Both models capture strong seasonal patterns. ETS shows sharper seasonal cycles, while ARIMA follows long-term level shifts more smoothly. The drop around 2009–2010 is interpreted and extended into the forecast period with caution. Metrics suggest that while both models are appropriate, ARIMA offers slightly better performance for this particular dataset
# Export to Excel
ets_tbl <- as_tibble(ets_forecast) %>% mutate(Model = "ETS")
arima_tbl <- as_tibble(arima_forecast) %>% mutate(Model = "ARIMA")
power_forecast_tbl <- bind_rows(ets_tbl, arima_tbl)
write_xlsx(power_forecast_tbl, "Power_Forecast_2014.xlsx")

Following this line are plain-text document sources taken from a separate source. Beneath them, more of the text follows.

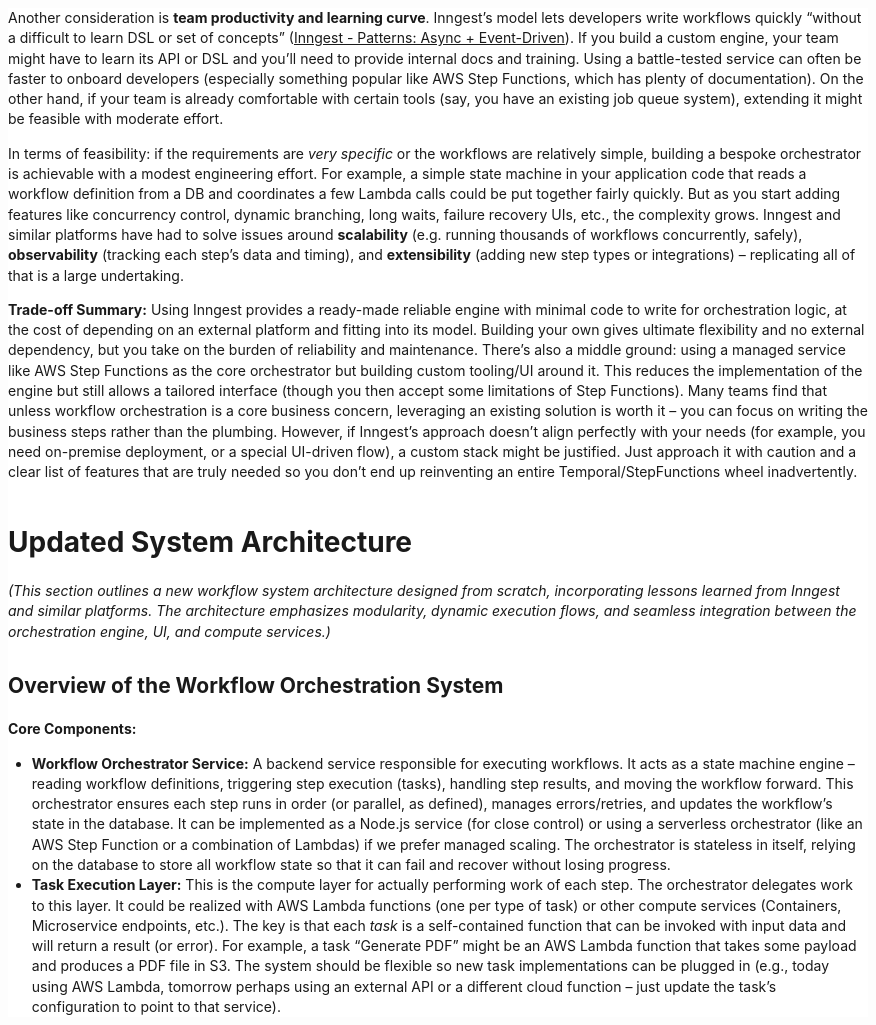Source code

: Another consideration is **team productivity and learning curve**. Inngest’s model lets developers write workflows quickly “without a difficult to learn DSL or set of concepts” ([Inngest - Patterns: Async + Event-Driven](https://www.inngest.com/patterns/reliably-run-critical-workflows#:\~:text=Implementing%20this%20in%20your%20system,DSL%20or%20set%20or%20concepts)). If you build a custom engine, your team might have to learn its API or DSL and you’ll need to provide internal docs and training. Using a battle-tested service can often be faster to onboard developers (especially something popular like AWS Step Functions, which has plenty of documentation). On the other hand, if your team is already comfortable with certain tools (say, you have an existing job queue system), extending it might be feasible with moderate effort.

In terms of feasibility: if the requirements are *very specific* or the workflows are relatively simple, building a bespoke orchestrator is achievable with a modest engineering effort. For example, a simple state machine in your application code that reads a workflow definition from a DB and coordinates a few Lambda calls could be put together fairly quickly. But as you start adding features like concurrency control, dynamic branching, long waits, failure recovery UIs, etc., the complexity grows. Inngest and similar platforms have had to solve issues around **scalability** (e.g. running thousands of workflows concurrently, safely), **observability** (tracking each step’s data and timing), and **extensibility** (adding new step types or integrations) – replicating all of that is a large undertaking.

**Trade-off Summary:** Using Inngest provides a ready-made reliable engine with minimal code to write for orchestration logic, at the cost of depending on an external platform and fitting into its model. Building your own gives ultimate flexibility and no external dependency, but you take on the burden of reliability and maintenance. There’s also a middle ground: using a managed service like AWS Step Functions as the core orchestrator but building custom tooling/UI around it. This reduces the implementation of the engine but still allows a tailored interface (though you then accept some limitations of Step Functions). Many teams find that unless workflow orchestration is a core business concern, leveraging an existing solution is worth it – you can focus on writing the business steps rather than the plumbing. However, if Inngest’s approach doesn’t align perfectly with your needs (for example, you need on-premise deployment, or a special UI-driven flow), a custom stack might be justified. Just approach it with caution and a clear list of features that are truly needed so you don’t end up reinventing an entire Temporal/StepFunctions wheel inadvertently.

# **Updated System Architecture**

*(This section outlines a new workflow system architecture designed from scratch, incorporating lessons learned from Inngest and similar platforms. The architecture emphasizes modularity, dynamic execution flows, and seamless integration between the orchestration engine, UI, and compute services.)*

## **Overview of the Workflow Orchestration System**

**Core Components:**

* **Workflow Orchestrator Service:** A backend service responsible for executing workflows. It acts as a state machine engine – reading workflow definitions, triggering step execution (tasks), handling step results, and moving the workflow forward. This orchestrator ensures each step runs in order (or parallel, as defined), manages errors/retries, and updates the workflow’s state in the database. It can be implemented as a Node.js service (for close control) or using a serverless orchestrator (like an AWS Step Function or a combination of Lambdas) if we prefer managed scaling. The orchestrator is stateless in itself, relying on the database to store all workflow state so that it can fail and recover without losing progress.
* **Task Execution Layer:** This is the compute layer for actually performing work of each step. The orchestrator delegates work to this layer. It could be realized with AWS Lambda functions (one per type of task) or other compute services (Containers, Microservice endpoints, etc.). The key is that each *task* is a self-contained function that can be invoked with input data and will return a result (or error). For example, a task “Generate PDF” might be an AWS Lambda function that takes some payload and produces a PDF file in S3. The system should be flexible so new task implementations can be plugged in (e.g., today using AWS Lambda, tomorrow perhaps using an external API or a different cloud function – just update the task’s configuration to point to that service).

In Part B, I explored monthly residential electricity usage trends and generated forecasts for 2014 using both ARIMA and ETS models. These methods allowed us to capture seasonality, trends, and variability in the power consumption data.
This bonus section focuses on two datasets of water flow readings from different pipes. The objective is to align and aggregate these time-based recordings to hourly intervals, test for stationarity, and forecast one week ahead if applicable.
# Load data from both pipes
pipe1 <- read_excel("Waterflow_Pipe1.xlsx")
pipe2 <- read_excel("Waterflow_Pipe2.xlsx")
pipe1 <- pipe1 %>% rename(timestamp = 1, flow = 2)
pipe2 <- pipe2 %>% rename(timestamp = 1, flow = 2)
pipe1 <- pipe1 %>% mutate(timestamp = as.POSIXct(timestamp * 86400, origin = "1899-12-30", tz = "UTC"))
pipe2 <- pipe2 %>% mutate(timestamp = as.POSIXct(timestamp * 86400, origin = "1899-12-30", tz = "UTC"))
tagged1 <- pipe1 %>% mutate(hour = floor_date(timestamp, "hour")) %>%
group_by(hour) %>% summarise(flow = mean(flow, na.rm = TRUE))
tagged2 <- pipe2 %>% mutate(hour = floor_date(timestamp, "hour")) %>%
group_by(hour) %>% summarise(flow = mean(flow, na.rm = TRUE))
ggplot() +
geom_line(data = tagged1, aes(x = hour, y = flow), color = "steelblue", alpha = 0.7) +
geom_line(data = tagged2, aes(x = hour, y = flow), color = "darkred", alpha = 0.5) +
labs(title = "Hourly Water Flow - Pipe 1 and Pipe 2", x = "Time", y = "Flow") +
theme_minimal()
pipe_ts <- tagged1 %>%
as_tsibble(index = hour) %>%
fill_gaps()
# Check for stationarity
library(feasts)
pipe_ts %>% features(flow, unitroot_kpss)
## # A tibble: 1 × 2
## kpss_stat kpss_pvalue
## <dbl> <dbl>
## 1 0.247 0.1
# forecast a week (168 hours)
library(fable)
model_pipe <- pipe_ts %>%
model(
arima = ARIMA(flow),
ets = ETS(flow)
)
## Warning: 1 error encountered for ets
## [1] ETS does not support missing values.
forecast_pipe <- model_pipe %>% forecast(h = "168 hours")
autoplot(forecast_pipe, pipe_ts) +
labs(title = "Forecast for Pipe 1 – Next Week", y = "Flow", x = "Hour")
## Warning in max(ids, na.rm = TRUE): no non-missing arguments to max; returning
## -Inf
## Warning in max(ids, na.rm = TRUE): no non-missing arguments to max; returning
## -Inf
## Warning: Removed 168 rows containing missing values or values outside the scale range
## (`geom_line()`).
### Forecast Export
forecast_pipe %>%
as_tibble() %>%
write_xlsx("Pipe1_Weekly_Forecast.xlsx")
The KPSS test returned a p-value of 0.1, suggesting that the flow data from Pipe 1 is stationary and suitable for time series forecasting.